James Harden had 29 points (which Chris Paul continued to struggle, with 11 points on 12 shots).

While the Rockets looked better, Portland struggled. There was too much isolation, not enough ball movement, and Damian Lillard and C.J. McCollum took 53 percent of the team’s shots. The Trail Blazers were predictable, and that made the struggling Rockets defense look good.

I’ve seen too many good games followed by bad ones from Houston to suggest the Rockets have turned the corner, so let’s just say the good Rockets showed up for one night. We’ll see who shows up Thursday night against the Lakers.

3) Gregg Popovich passes Pat Riley, moves into fourth on the all-time coaching wins list. When it is all said and done, Gregg Popovich will go down as one of the best coaches in NBA history. The sustained excellence, the five rings, turning small-market San Antonio into an NBA franchise to be feared on the court and modeled off it, all will be part of his legacy.

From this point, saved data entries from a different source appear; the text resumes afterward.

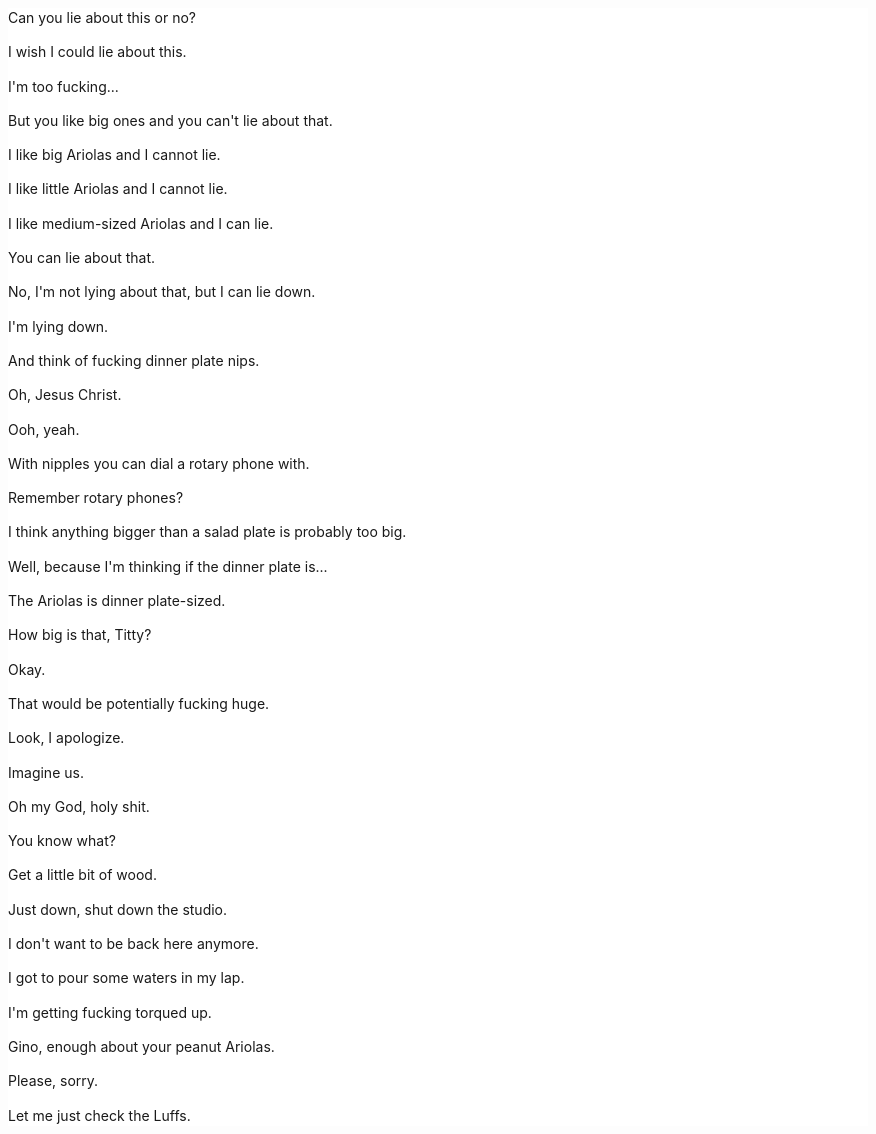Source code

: Can you lie about this or no?

I wish I could lie about this.

I'm too fucking...

But you like big ones and you can't lie about that.

I like big Ariolas and I cannot lie.

I like little Ariolas and I cannot lie.

I like medium-sized Ariolas and I can lie.

You can lie about that.

No, I'm not lying about that, but I can lie down.

I'm lying down.

And think of fucking dinner plate nips.

Oh, Jesus Christ.

Ooh, yeah.

With nipples you can dial a rotary phone with.

Remember rotary phones?

I think anything bigger than a salad plate is probably too big.

Well, because I'm thinking if the dinner plate is...

The Ariolas is dinner plate-sized.

How big is that, Titty?

Okay.

That would be potentially fucking huge.

Look, I apologize.

Imagine us.

Oh my God, holy shit.

You know what?

Get a little bit of wood.

Just down, shut down the studio.

I don't want to be back here anymore.

I got to pour some waters in my lap.

I'm getting fucking torqued up.

Gino, enough about your peanut Ariolas.

Please, sorry.

Let me just check the Luffs.

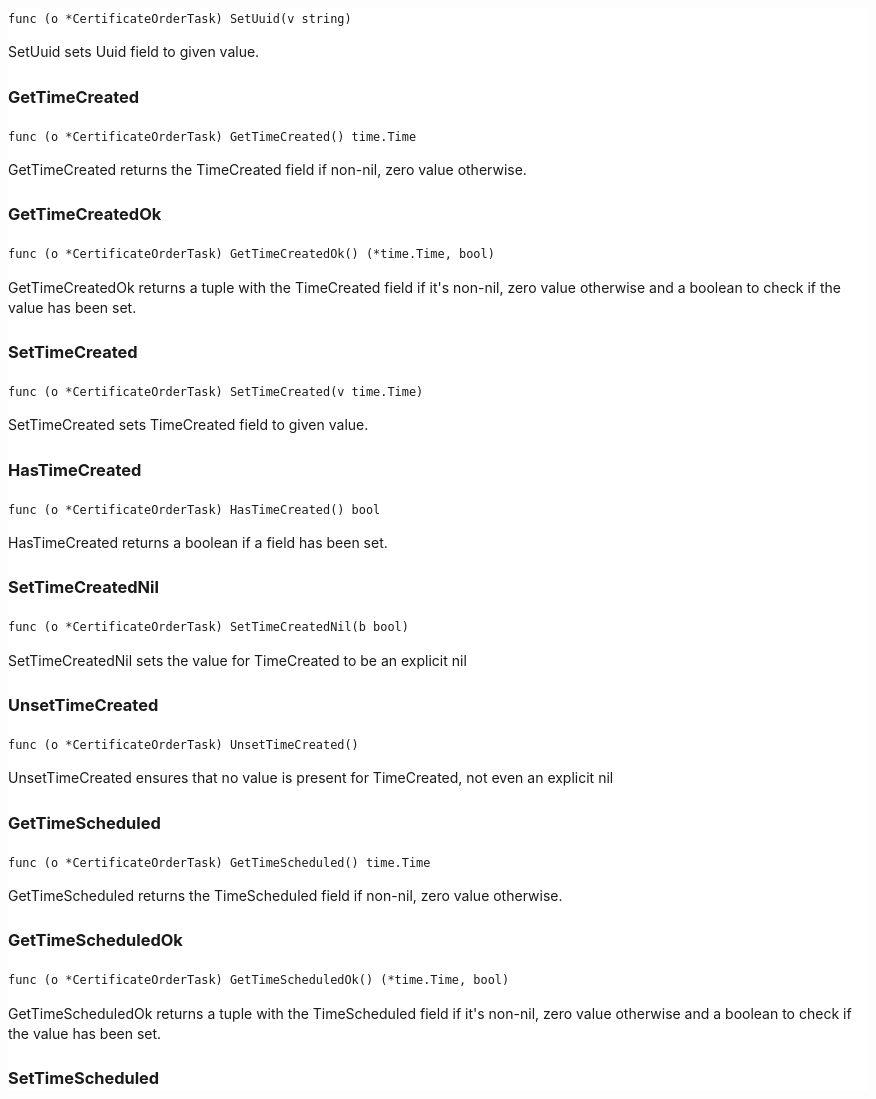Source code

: `func (o *CertificateOrderTask) SetUuid(v string)`

SetUuid sets Uuid field to given value.


### GetTimeCreated

`func (o *CertificateOrderTask) GetTimeCreated() time.Time`

GetTimeCreated returns the TimeCreated field if non-nil, zero value otherwise.

### GetTimeCreatedOk

`func (o *CertificateOrderTask) GetTimeCreatedOk() (*time.Time, bool)`

GetTimeCreatedOk returns a tuple with the TimeCreated field if it's non-nil, zero value otherwise
and a boolean to check if the value has been set.

### SetTimeCreated

`func (o *CertificateOrderTask) SetTimeCreated(v time.Time)`

SetTimeCreated sets TimeCreated field to given value.

### HasTimeCreated

`func (o *CertificateOrderTask) HasTimeCreated() bool`

HasTimeCreated returns a boolean if a field has been set.

### SetTimeCreatedNil

`func (o *CertificateOrderTask) SetTimeCreatedNil(b bool)`

 SetTimeCreatedNil sets the value for TimeCreated to be an explicit nil

### UnsetTimeCreated
`func (o *CertificateOrderTask) UnsetTimeCreated()`

UnsetTimeCreated ensures that no value is present for TimeCreated, not even an explicit nil
### GetTimeScheduled

`func (o *CertificateOrderTask) GetTimeScheduled() time.Time`

GetTimeScheduled returns the TimeScheduled field if non-nil, zero value otherwise.

### GetTimeScheduledOk

`func (o *CertificateOrderTask) GetTimeScheduledOk() (*time.Time, bool)`

GetTimeScheduledOk returns a tuple with the TimeScheduled field if it's non-nil, zero value otherwise
and a boolean to check if the value has been set.

### SetTimeScheduled
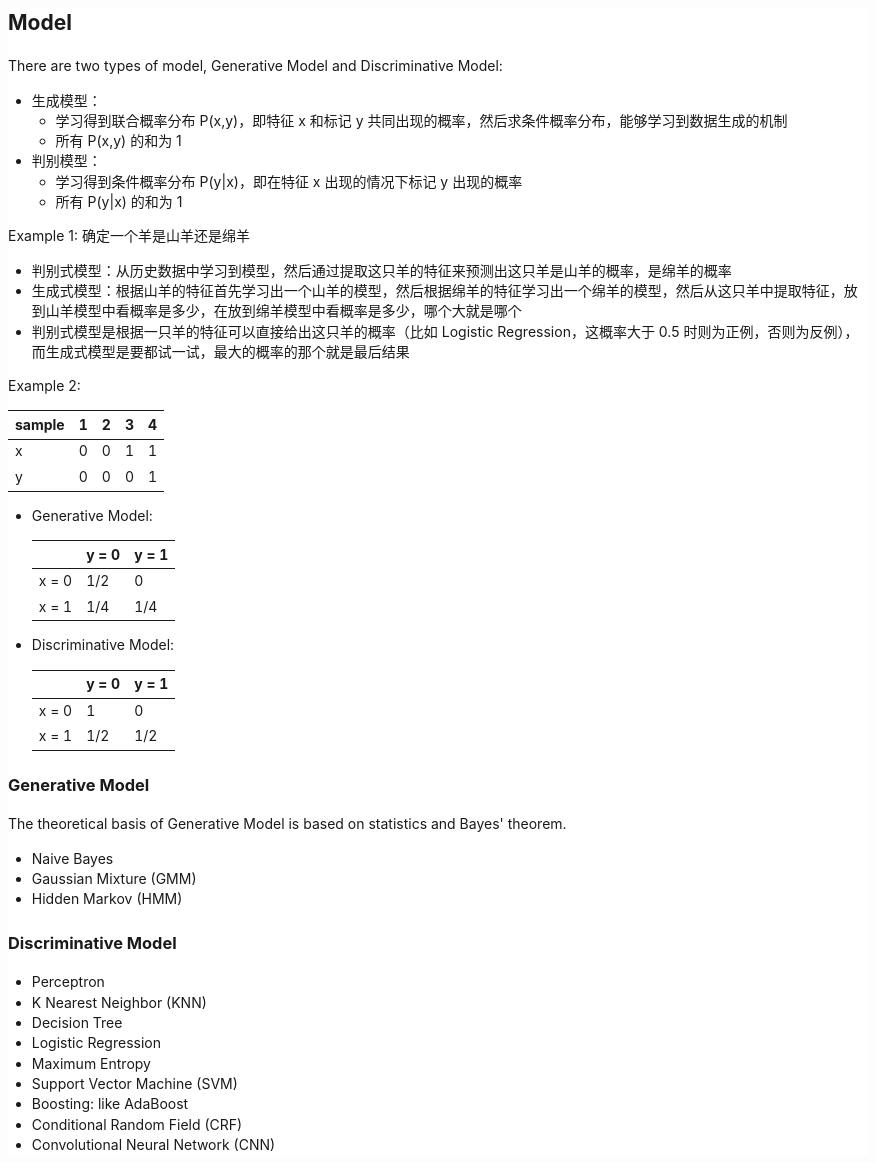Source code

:

## Model
There are two types of model, Generative Model and Discriminative Model:
- 生成模型：
  - 学习得到联合概率分布 P(x,y)，即特征 x 和标记 y 共同出现的概率，然后求条件概率分布，能够学习到数据生成的机制
  - 所有 P(x,y) 的和为 1
- 判别模型：
  - 学习得到条件概率分布 P(y|x)，即在特征 x 出现的情况下标记 y 出现的概率
  - 所有 P(y|x) 的和为 1

Example 1: 确定一个羊是山羊还是绵羊
- 判别式模型：从历史数据中学习到模型，然后通过提取这只羊的特征来预测出这只羊是山羊的概率，是绵羊的概率
- 生成式模型：根据山羊的特征首先学习出一个山羊的模型，然后根据绵羊的特征学习出一个绵羊的模型，然后从这只羊中提取特征，放到山羊模型中看概率是多少，在放到绵羊模型中看概率是多少，哪个大就是哪个
- 判别式模型是根据一只羊的特征可以直接给出这只羊的概率（比如 Logistic Regression，这概率大于 0.5 时则为正例，否则为反例），而生成式模型是要都试一试，最大的概率的那个就是最后结果

Example 2:

| sample | 1 | 2 | 3 | 4 |
| --- | --- | --- | --- | --- |
| x | 0 | 0 | 1 | 1 |
| y | 0 | 0 | 0 | 1 |

- Generative Model:

  |  | y = 0 | y = 1 |
  | --- | --- | --- |
  | x = 0 | 1/2 | 0 |
  | x = 1 | 1/4 | 1/4 |

- Discriminative Model:

  |  | y = 0 | y = 1 |
  | --- | --- | --- |
  | x = 0 | 1 | 0 |
  | x = 1 | 1/2 | 1/2 |

### Generative Model
The theoretical basis of Generative Model is based on statistics and Bayes' theorem.

- Naive Bayes
- Gaussian Mixture (GMM)
- Hidden Markov (HMM)

### Discriminative Model
- Perceptron
- K Nearest Neighbor (KNN)
- Decision Tree
- Logistic Regression
- Maximum Entropy
- Support Vector Machine (SVM)
- Boosting: like AdaBoost
- Conditional Random Field (CRF)
- Convolutional Neural Network (CNN)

So will all the wins he’s racked up — 1,211 of them after the Spurs win over the struggling Suns Tuesday night. That moved Popovich past Pat Riley into fourth on the all-time coaching wins list.

Popovich is just 10 wins shy of tying Jerry Sloan for third, something that will happen in the coming months. I don’t know if he’s going to coach long enough to catch Don Nelson or Lenny Wilkins at the top of that leaderboard (it would take more than 100 additional wins), but Popovich’s win total just adds to his legacy and place in history.